HOW TO COMPLETE THIS TASK
Copy out the records precisely, omitting pictures.

[Page images and extracted text]
——————

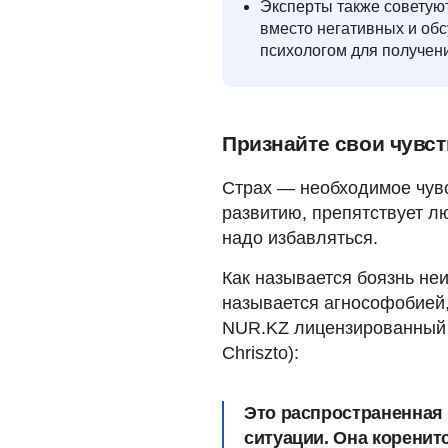
Эксперты также советую
вместо негативных и обс
психологом для получен
Признайте свои чувст
Страх — необходимое чув
развитию, препятствует л
надо избавляться.
Как называется боязнь неи
называется агнософобией,
NUR.KZ лицензированный 
Chriszto):
Это распространенная 
ситуации. Она коренит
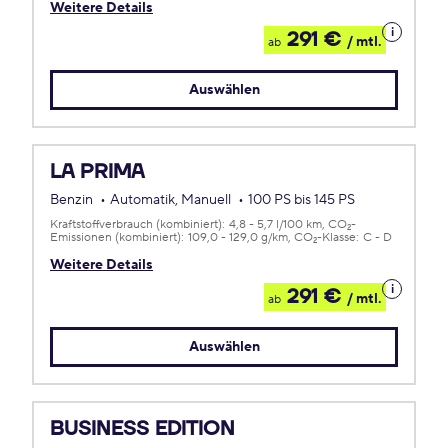
Weitere Details
Details
291 €
/ mtl.
ab
zum
Leasing
Auswählen
LA PRIMA
Benzin
Automatik, Manuell
100 PS bis 145 PS
Kraftstoffverbrauch (kombiniert):
4,8 - 5,7 l/100 km
CO
-
2
Emissionen (kombiniert):
109,0 - 129,0 g/km
CO
-Klasse:
C - D
2
Weitere Details
Details
291 €
/ mtl.
ab
zum
Leasing
Auswählen
BUSINESS EDITION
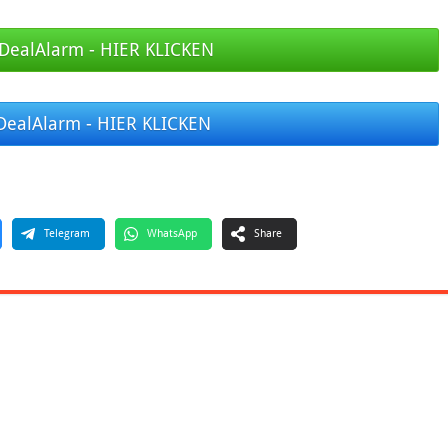
DealAlarm - HIER KLICKEN
DealAlarm - HIER KLICKEN
Telegram
WhatsApp
Share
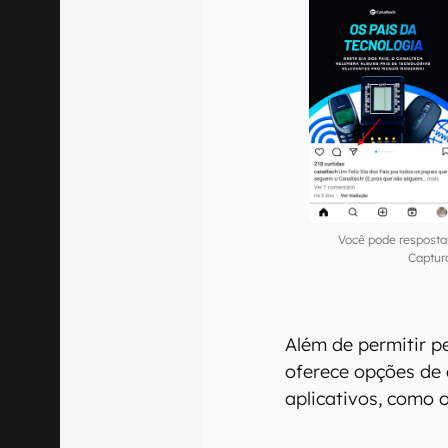
Você pode resposta
Captur
Além de permitir p
oferece opções de 
aplicativos, como 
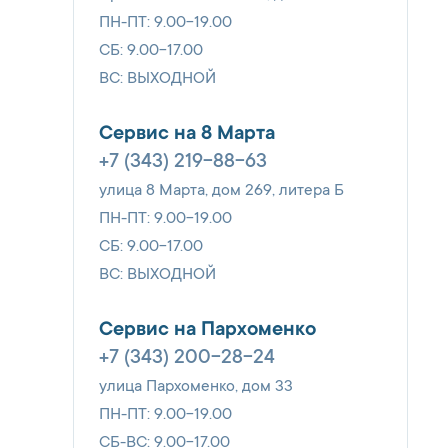
ПН-ПТ: 9.00-19.00
СБ: 9.00-17.00
ВС: ВЫХОДНОЙ
Сервис на 8 Марта
+7 (343) 219-88-63
улица 8 Марта, дом 269, литера Б
ПН-ПТ: 9.00-19.00
СБ: 9.00-17.00
ВС: ВЫХОДНОЙ
Сервис на Пархоменко
+7 (343) 200-28-24
улица Пархоменко, дом 33
ПН-ПТ: 9.00-19.00
СБ-ВС: 9.00-17.00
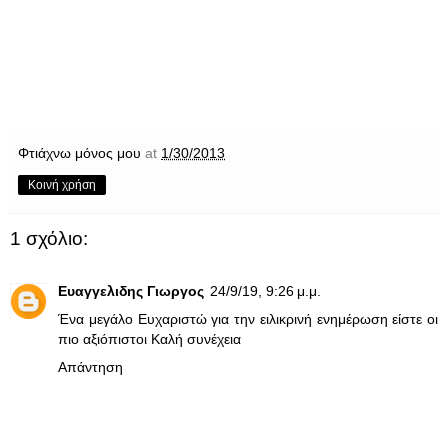
Φτιάχνω μόνος μου
at
1/30/2013
Κοινή χρήση
1 σχόλιο:
Ευαγγελιδης Γιωργος
24/9/19, 9:26 μ.μ.
Ένα μεγάλο Ευχαριστώ για την ειλικρινή ενημέρωση είστε οι
πιο αξιόπιστοι Καλή συνέχεια
Απάντηση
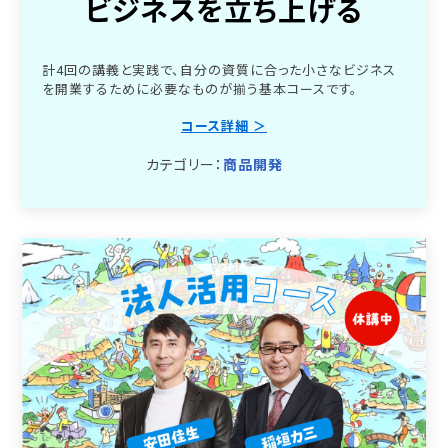
ビジネスを立ち上げる
計4回の講義と実践で、自分の資質に合った小さなビジネス
を開業するために必要なものが揃う基本コースです。
コース詳細 ＞
カテゴリー：
商品開発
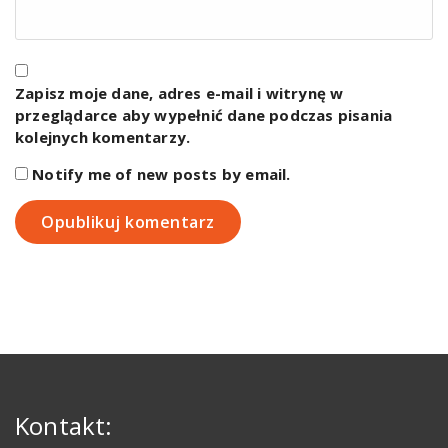
Zapisz moje dane, adres e-mail i witrynę w
przeglądarce aby wypełnić dane podczas pisania
kolejnych komentarzy.
Notify me of new posts by email.
Kontakt:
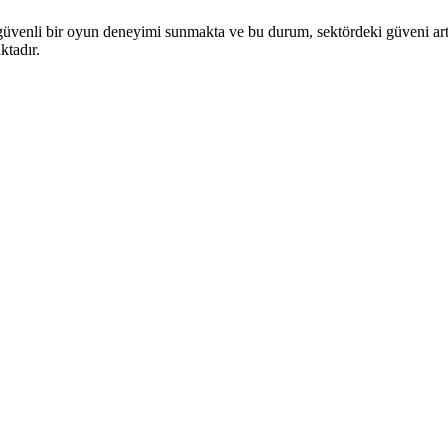
güvenli bir oyun deneyimi sunmakta ve bu durum, sektördeki güveni artırm
ktadır.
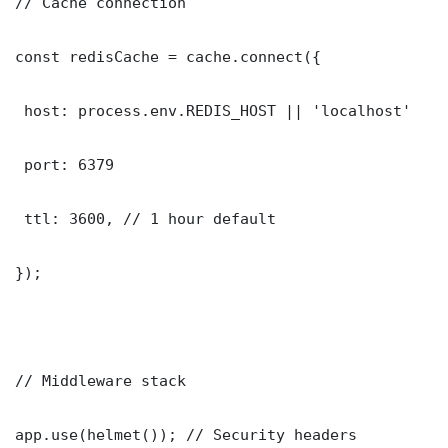
// Cache connection

const redisCache = cache.connect({

 host: process.env.REDIS_HOST || 'localhost'

 port: 6379

 ttl: 3600, // 1 hour default

});

// Middleware stack

app.use(helmet()); // Security headers
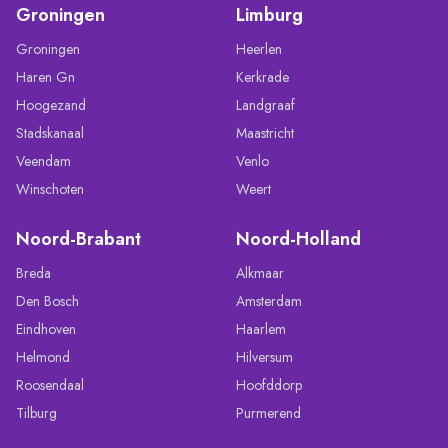
Groningen
Limburg
Groningen
Heerlen
Haren Gn
Kerkrade
Hoogezand
Landgraaf
Stadskanaal
Maastricht
Veendam
Venlo
Winschoten
Weert
Noord-Brabant
Noord-Holland
Breda
Alkmaar
Den Bosch
Amsterdam
Eindhoven
Haarlem
Helmond
Hilversum
Roosendaal
Hoofddorp
Tilburg
Purmerend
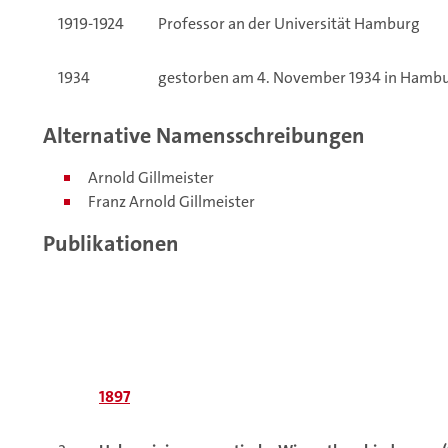
1919-1924
Professor an der Universität Hamburg
1934
gestorben am 4. November 1934 in Hamb
Alternative Namensschreibungen
Arnold Gillmeister
Franz Arnold Gillmeister
Publikationen
1897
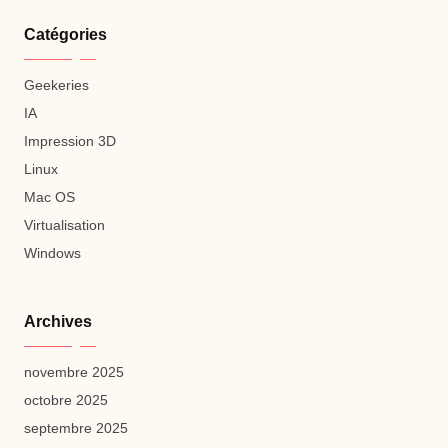
Catégories
Geekeries
IA
Impression 3D
Linux
Mac OS
Virtualisation
Windows
Archives
novembre 2025
octobre 2025
septembre 2025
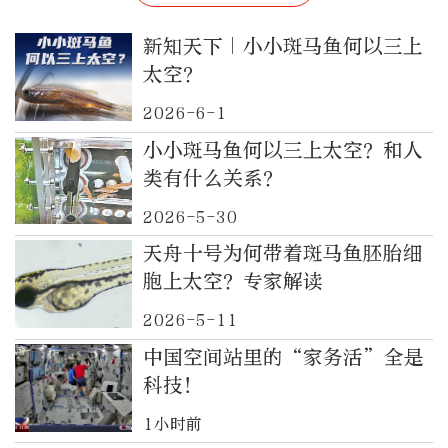
新知天下｜小小斑马鱼何以三上
太空？
2026-6-1
小小斑马鱼何以三上太空？和人
类有什么关系？
2026-5-30
天舟十号为何带着斑马鱼胚胎细
胞上太空？专家解读
2026-5-11
中国空间站里的“家务活”全是
科技！
1小时前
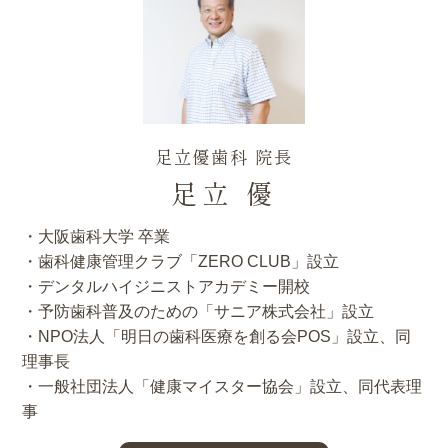
足立優歯科 院長
足立 優
・大阪歯科大学 卒業
・歯科健康管理クラブ「ZERO CLUB」設立
・デンタルハイジニストアカデミー開校
・予防歯科普及のための「サニア株式会社」設立
・NPO法人「明日の歯科医療を創る会POS」設立、同
理事長
・一般社団法人「健康マイスター協会」設立、同代表理
事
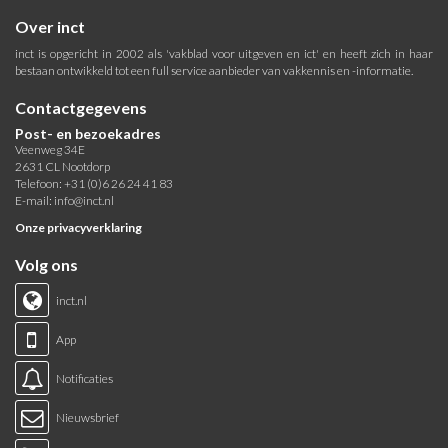
Over inct
inct is opgericht in 2002 als 'vakblad voor uitgeven en ict' en heeft zich in haar
bestaan ontwikkeld tot een full service aanbieder van vakkennis en -informatie.
Contactgegevens
Post- en bezoekadres
Veenweg 34E
2631 CL Nootdorp
Telefoon: +31 (0)6 26 24 41 83
E-mail:
info@inct.nl
Onze privacyverklaring
Volg ons
inct.nl
App
Notificaties
Nieuwsbrief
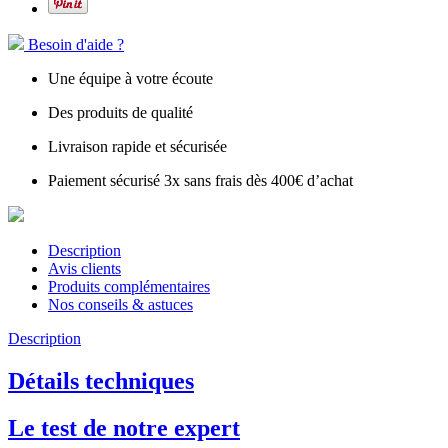
Besoin d'aide ?
Une équipe à votre écoute
Des produits de qualité
Livraison rapide et sécurisée
Paiement sécurisé 3x sans frais dès 400€ d’achat
Description
Avis clients
Produits complémentaires
Nos conseils & astuces
Description
Détails techniques
Le test de notre expert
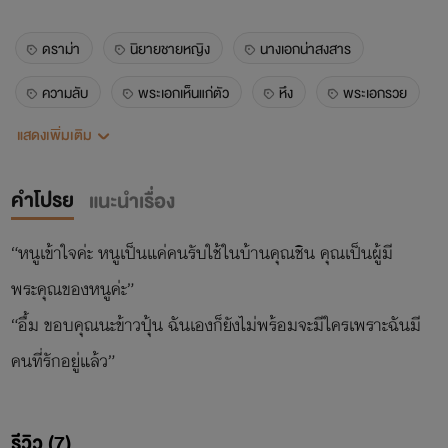
ดราม่า
นิยายชายหญิง
นางเอกน่าสงสาร
ความลับ
พระเอกเห็นแก่ตัว
หึง
พระเอกรวย
แสดงเพิ่มเติม
มาเฟีย
นางเอกซื่อ
รักข้างเดียว
คำโปรย
แนะนำเรื่อง
“หนูเข้าใจค่ะ หนูเป็นแค่คนรับใช้ในบ้านคุณชิน คุณเป็นผู้มี
พระคุณของหนูค่ะ”
“อื้ม ขอบคุณนะข้าวปุ้น ฉันเองก็ยังไม่พร้อมจะมีใครเพราะฉันมี
คนที่รักอยู่แล้ว”
รีวิว (7)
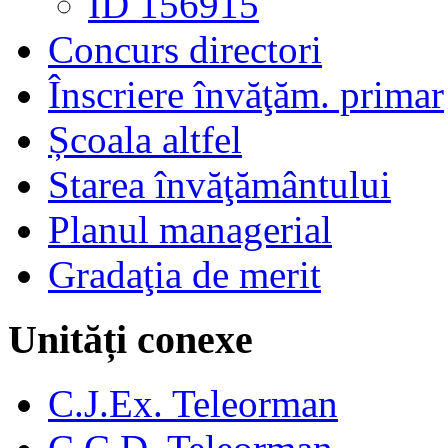
ID 156915
Concurs directori
Înscriere învăţăm. primar
Școala altfel
Starea învăţământului
Planul managerial
Gradaţia de merit
Unități conexe
C.J.Ex. Teleorman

——————

RESPONSE AREA
Эксперты также советую
вместо негативных и обс
психологом для получен
Признайте свои чувст
Страх — необходимое чув
развитию, препятствует л
надо избавляться.
Как называется боязнь неи
называется агнософобией,
NUR.KZ лицензированный 
Chriszto):
Это распространенная 
ситуации. Она коренит
Weitere Details
Details
291 €
/ mtl.
ab
zum
Leasing
Auswählen
LA PRIMA
Benzin
Automatik, Manuell
100 PS bis 145 PS
Kraftstoffverbrauch (kombiniert):
4,8 - 5,7 l/100 km
CO
-
2
Emissionen (kombiniert):
109,0 - 129,0 g/km
CO
-Klasse:
C - D
2
Weitere Details
Details
291 €
/ mtl.
ab
zum
Leasing
Auswählen
BUSINESS EDITION
DealAlarm - HIER KLICKEN
DealAlarm - HIER KLICKEN
Telegram
WhatsApp
Share
Você pode resposta
Captur
Além de permitir p
oferece opções de 
aplicativos, como 
ПН-ПТ: 9.00-19.00
СБ: 9.00-17.00
ВС: ВЫХОДНОЙ
Сервис на 8 Марта
+7 (343) 219-88-63
улица 8 Марта, дом 269, литера Б
ПН-ПТ: 9.00-19.00
СБ: 9.00-17.00
ВС: ВЫХОДНОЙ
Сервис на Пархоменко
+7 (343) 200-28-24
улица Пархоменко, дом 33
ПН-ПТ: 9.00-19.00
СБ-ВС: 9.00-17.00
Φτιάχνω μόνος μου
at
1/30/2013
Κοινή χρήση
1 σχόλιο:
Ευαγγελιδης Γιωργος
24/9/19, 9:26 μ.μ.
Ένα μεγάλο Ευχαριστώ για την ειλικρινή ενημέρωση είστε οι
πιο αξιόπιστοι Καλή συνέχεια
Απάντηση
ビジネスを立ち上げる
計4回の講義と実践で、自分の資質に合った小さなビジネス
を開業するために必要なものが揃う基本コースです。
コース詳細 ＞
カテゴリー：
商品開発
Zapisz moje dane, adres e-mail i witrynę w
przeglądarce aby wypełnić dane podczas pisania
kolejnych komentarzy.
Notify me of new posts by email.
Kontakt:
güvenli bir oyun deneyimi sunmakta ve bu durum, sektördeki güveni artırm
ktadır.
// Cache connection

const redisCache = cache.connect({

 host: process.env.REDIS_HOST || 'localhost'

 port: 6379

 ttl: 3600, // 1 hour default

});

// Middleware stack

app.use(helmet()); // Security headers
Groningen
Limburg
Groningen
Heerlen
Haren Gn
Kerkrade
Hoogezand
Landgraaf
Stadskanaal
Maastricht
Veendam
Venlo
Winschoten
Weert
Noord-Brabant
Noord-Holland
Breda
Alkmaar
Den Bosch
Amsterdam
Eindhoven
Haarlem
Helmond
Hilversum
Roosendaal
Hoofddorp
Tilburg
Purmerend
1919-1924
Professor an der Universität Hamburg
1934
gestorben am 4. November 1934 in Hamb
Alternative Namensschreibungen
Arnold Gillmeister
Franz Arnold Gillmeister
Publikationen
1897
Catégories
Geekeries
IA
Impression 3D
Linux
Mac OS
Virtualisation
Windows
Archives
novembre 2025
octobre 2025
septembre 2025
新知天下｜小小斑马鱼何以三上
太空？
2026-6-1
小小斑马鱼何以三上太空？和人
类有什么关系？
2026-5-30
天舟十号为何带着斑马鱼胚胎细
胞上太空？专家解读
2026-5-11
中国空间站里的“家务活”全是
科技！
1小时前
足立優歯科 院長
足立 優
・大阪歯科大学 卒業
・歯科健康管理クラブ「ZERO CLUB」設立
・デンタルハイジニストアカデミー開校
・予防歯科普及のための「サニア株式会社」設立
・NPO法人「明日の歯科医療を創る会POS」設立、同
理事長
・一般社団法人「健康マイスター協会」設立、同代表理
事
Over inct
inct is opgericht in 2002 als 'vakblad voor uitgeven en ict' en heeft zich in haar
bestaan ontwikkeld tot een full service aanbieder van vakkennis en -informatie.
Contactgegevens
Post- en bezoekadres
Veenweg 34E
2631 CL Nootdorp
Telefoon: +31 (0)6 26 24 41 83
E-mail:
info@inct.nl
Onze privacyverklaring
Volg ons
inct.nl
App
Notificaties
Nieuwsbrief
Besoin d'aide ?
Une équipe à votre écoute
Des produits de qualité
Livraison rapide et sécurisée
Paiement sécurisé 3x sans frais dès 400€ d’achat
Description
Avis clients
Produits complémentaires
Nos conseils & astuces
Description
Détails techniques
Le test de notre expert
ดราม่า
นิยายชายหญิง
นางเอกน่าสงสาร
ความลับ
พระเอกเห็นแก่ตัว
หึง
พระเอกรวย
แสดงเพิ่มเติม
มาเฟีย
นางเอกซื่อ
รักข้างเดียว
คำโปรย
แนะนำเรื่อง
“หนูเข้าใจค่ะ หนูเป็นแค่คนรับใช้ในบ้านคุณชิน คุณเป็นผู้มี
พระคุณของหนูค่ะ”
“อื้ม ขอบคุณนะข้าวปุ้น ฉันเองก็ยังไม่พร้อมจะมีใครเพราะฉันมี
คนที่รักอยู่แล้ว”
รีวิว (7)
ID 156915
Concurs directori
Înscriere învăţăm. primar
Școala altfel
Starea învăţământului
Planul managerial
Gradaţia de merit
Unități conexe
C.J.Ex. Teleorman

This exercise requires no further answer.